Safety Rule: Only Commit Current Term Entries

graph LR
    A[Entry from<br/>previous term] -->|Can be<br/>committed| B[When current<br/>term entry exists]
    C[Entry from<br/>current term] -->|Can be<br/>committed| D[When replicated<br/>to majority]

    B --> E[Applied to<br/>state machine]
    D --> E

    style B fill:#f99
    style D fill:#9f9

Why? Prevents a leader from committing uncommitted entries from previous terms that could be overwritten.

TypeScript Implementation

Let's extend our Raft implementation with log replication:

// types.ts
export interface LogEntry {
  index: number;
  term: number;
  command: string;
}

export interface AppendEntriesRequest {
  term: number;
  leaderId: string;
  prevLogIndex: number;
  prevLogTerm: number;
  entries: LogEntry[];
  leaderCommit: number;
}

export interface AppendEntriesResponse {
  term: number;
  success: boolean;
}

// raft-node.ts
export class RaftNode {
  private log: LogEntry[] = [];
  private commitIndex = 0;
  private lastApplied = 0;

  // For each follower, track next log index to send
  private nextIndex: Map<string, number> = new Map();
  private matchIndex: Map<string, number> = new Map();

  // ... (previous code from leader election)

Saved data entries
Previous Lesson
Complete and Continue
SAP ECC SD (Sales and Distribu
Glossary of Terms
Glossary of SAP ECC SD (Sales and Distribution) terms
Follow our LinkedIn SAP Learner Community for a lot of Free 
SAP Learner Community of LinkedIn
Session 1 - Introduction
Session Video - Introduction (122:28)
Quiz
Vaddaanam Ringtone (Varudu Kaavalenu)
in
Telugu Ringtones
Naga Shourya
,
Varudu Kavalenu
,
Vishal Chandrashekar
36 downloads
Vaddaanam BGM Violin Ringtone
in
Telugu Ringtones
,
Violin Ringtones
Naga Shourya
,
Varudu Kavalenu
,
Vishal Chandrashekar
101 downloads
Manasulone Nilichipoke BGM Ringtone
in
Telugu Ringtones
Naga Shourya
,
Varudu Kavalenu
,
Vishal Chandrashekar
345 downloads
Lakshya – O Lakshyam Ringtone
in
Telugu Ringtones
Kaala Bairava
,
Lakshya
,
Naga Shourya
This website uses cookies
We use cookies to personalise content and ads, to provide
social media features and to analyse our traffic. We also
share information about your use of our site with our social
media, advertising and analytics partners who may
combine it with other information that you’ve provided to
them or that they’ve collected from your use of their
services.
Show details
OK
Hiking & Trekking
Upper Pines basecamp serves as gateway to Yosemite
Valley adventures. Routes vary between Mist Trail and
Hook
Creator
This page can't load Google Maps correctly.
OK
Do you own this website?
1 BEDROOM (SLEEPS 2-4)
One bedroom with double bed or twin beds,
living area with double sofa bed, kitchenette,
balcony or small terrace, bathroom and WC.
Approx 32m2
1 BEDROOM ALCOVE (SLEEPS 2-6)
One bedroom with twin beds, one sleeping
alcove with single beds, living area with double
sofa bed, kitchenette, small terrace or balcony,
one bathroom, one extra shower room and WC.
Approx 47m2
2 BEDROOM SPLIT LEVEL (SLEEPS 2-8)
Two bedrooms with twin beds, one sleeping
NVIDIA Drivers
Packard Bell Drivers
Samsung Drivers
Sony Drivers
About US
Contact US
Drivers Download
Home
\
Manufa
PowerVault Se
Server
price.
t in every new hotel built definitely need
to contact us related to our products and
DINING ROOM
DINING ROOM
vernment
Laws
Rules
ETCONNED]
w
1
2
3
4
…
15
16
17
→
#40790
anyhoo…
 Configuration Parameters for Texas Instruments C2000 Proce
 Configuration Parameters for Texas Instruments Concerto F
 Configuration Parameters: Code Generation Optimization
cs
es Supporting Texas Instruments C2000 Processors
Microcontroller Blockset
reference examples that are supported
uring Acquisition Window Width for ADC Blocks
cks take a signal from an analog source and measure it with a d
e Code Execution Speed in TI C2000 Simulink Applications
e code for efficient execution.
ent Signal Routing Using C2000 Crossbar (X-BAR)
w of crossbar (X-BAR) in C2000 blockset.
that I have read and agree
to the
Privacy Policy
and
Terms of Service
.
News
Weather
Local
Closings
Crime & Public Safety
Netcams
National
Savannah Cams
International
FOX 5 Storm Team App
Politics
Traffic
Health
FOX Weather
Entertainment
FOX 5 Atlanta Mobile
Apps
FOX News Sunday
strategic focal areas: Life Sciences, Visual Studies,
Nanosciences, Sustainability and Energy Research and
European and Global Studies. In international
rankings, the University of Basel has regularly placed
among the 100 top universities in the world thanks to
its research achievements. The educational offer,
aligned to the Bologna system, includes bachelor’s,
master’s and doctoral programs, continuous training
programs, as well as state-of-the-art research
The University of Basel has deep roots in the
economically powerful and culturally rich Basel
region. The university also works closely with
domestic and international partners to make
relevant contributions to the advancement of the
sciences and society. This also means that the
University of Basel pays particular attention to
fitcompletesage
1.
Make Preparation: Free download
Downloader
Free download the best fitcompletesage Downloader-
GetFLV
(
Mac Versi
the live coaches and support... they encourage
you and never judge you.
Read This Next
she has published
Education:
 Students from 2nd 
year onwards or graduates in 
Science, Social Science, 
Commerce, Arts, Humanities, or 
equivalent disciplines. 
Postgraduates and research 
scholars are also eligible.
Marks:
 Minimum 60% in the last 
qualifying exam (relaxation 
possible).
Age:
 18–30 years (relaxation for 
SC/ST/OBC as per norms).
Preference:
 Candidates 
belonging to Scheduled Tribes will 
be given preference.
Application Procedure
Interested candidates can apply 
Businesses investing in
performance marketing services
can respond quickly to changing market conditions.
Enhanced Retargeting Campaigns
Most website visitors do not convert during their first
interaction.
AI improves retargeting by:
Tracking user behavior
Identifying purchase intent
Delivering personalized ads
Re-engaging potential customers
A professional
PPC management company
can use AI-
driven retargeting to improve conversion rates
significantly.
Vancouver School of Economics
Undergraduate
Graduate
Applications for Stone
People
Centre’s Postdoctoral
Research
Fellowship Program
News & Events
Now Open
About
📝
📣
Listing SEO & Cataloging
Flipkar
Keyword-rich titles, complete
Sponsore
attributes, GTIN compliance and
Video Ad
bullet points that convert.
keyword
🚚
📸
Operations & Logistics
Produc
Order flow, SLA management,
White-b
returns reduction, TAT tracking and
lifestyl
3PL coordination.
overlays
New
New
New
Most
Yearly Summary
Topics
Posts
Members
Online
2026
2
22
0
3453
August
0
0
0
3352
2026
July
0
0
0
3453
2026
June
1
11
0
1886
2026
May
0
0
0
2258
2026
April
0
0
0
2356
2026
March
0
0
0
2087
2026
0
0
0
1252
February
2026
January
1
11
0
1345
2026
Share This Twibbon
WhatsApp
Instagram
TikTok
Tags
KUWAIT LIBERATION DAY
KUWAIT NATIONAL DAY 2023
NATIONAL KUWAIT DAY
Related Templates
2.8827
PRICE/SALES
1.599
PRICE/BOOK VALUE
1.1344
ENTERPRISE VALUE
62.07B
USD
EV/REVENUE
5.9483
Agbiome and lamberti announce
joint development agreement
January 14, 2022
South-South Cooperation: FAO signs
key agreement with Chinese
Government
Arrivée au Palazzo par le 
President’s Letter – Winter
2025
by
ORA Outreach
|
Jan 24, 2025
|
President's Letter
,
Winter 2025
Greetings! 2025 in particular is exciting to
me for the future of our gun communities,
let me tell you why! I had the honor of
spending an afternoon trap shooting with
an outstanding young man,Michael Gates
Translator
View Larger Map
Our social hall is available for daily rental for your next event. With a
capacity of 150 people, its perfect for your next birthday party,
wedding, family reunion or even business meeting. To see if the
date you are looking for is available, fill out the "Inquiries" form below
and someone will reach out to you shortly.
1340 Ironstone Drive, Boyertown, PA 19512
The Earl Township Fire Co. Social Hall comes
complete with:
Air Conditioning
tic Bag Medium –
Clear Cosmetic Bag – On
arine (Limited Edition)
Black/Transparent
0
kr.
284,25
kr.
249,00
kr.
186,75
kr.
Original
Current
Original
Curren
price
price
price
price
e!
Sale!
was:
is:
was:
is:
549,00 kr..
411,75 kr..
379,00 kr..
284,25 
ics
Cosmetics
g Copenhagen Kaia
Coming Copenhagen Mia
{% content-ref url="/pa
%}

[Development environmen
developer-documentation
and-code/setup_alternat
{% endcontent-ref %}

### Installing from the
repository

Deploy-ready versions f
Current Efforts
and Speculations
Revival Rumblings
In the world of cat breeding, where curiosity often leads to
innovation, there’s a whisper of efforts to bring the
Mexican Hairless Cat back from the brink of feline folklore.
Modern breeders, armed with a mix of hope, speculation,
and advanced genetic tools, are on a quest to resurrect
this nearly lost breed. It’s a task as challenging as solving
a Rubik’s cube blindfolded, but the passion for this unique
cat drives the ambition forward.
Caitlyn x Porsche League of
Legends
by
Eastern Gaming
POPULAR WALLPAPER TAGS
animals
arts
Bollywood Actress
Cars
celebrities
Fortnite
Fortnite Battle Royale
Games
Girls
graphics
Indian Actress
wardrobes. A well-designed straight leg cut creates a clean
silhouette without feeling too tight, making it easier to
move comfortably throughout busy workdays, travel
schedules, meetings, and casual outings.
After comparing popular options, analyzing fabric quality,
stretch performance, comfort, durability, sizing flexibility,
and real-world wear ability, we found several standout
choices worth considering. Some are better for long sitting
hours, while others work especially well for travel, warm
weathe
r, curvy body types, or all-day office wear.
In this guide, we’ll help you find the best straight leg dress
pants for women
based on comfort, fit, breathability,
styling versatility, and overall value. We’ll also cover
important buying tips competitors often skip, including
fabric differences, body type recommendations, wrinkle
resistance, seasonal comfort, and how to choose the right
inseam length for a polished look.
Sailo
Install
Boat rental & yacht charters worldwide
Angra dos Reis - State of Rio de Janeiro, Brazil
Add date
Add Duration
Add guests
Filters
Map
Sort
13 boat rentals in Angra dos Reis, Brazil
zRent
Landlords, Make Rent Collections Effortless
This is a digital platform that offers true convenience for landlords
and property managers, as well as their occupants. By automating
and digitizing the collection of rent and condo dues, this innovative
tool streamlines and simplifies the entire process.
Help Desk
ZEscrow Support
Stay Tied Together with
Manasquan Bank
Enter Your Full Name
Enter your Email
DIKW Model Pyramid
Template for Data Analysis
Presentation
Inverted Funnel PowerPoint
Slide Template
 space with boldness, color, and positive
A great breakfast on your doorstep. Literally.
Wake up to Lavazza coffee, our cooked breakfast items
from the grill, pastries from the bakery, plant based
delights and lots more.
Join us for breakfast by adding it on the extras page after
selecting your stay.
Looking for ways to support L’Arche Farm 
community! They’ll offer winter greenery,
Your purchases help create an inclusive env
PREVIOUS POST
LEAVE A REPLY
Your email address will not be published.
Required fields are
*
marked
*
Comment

--- Aim of the exercise ---
For each statement, say whether it agrees with the Raft excerpt, and give yes or no along with the deciding words from the excerpt, quoted exactly. 1. The AppendEntriesRequest interface includes a field named leaderCommit. 2. In the RaftNode class, commitIndex starts at 1. 3. The safety rule prevents a leader from committing uncommitted entries from previous terms that could be overwritten. Rely only on the Raft excerpt for what follows.

--- Expected output ---
1. Yes: "leaderCommit: number;"
2. No: "private commitIndex = 0;"
3. Yes: "Prevents a leader from committing uncommitted entries from previous terms that could be overwritten."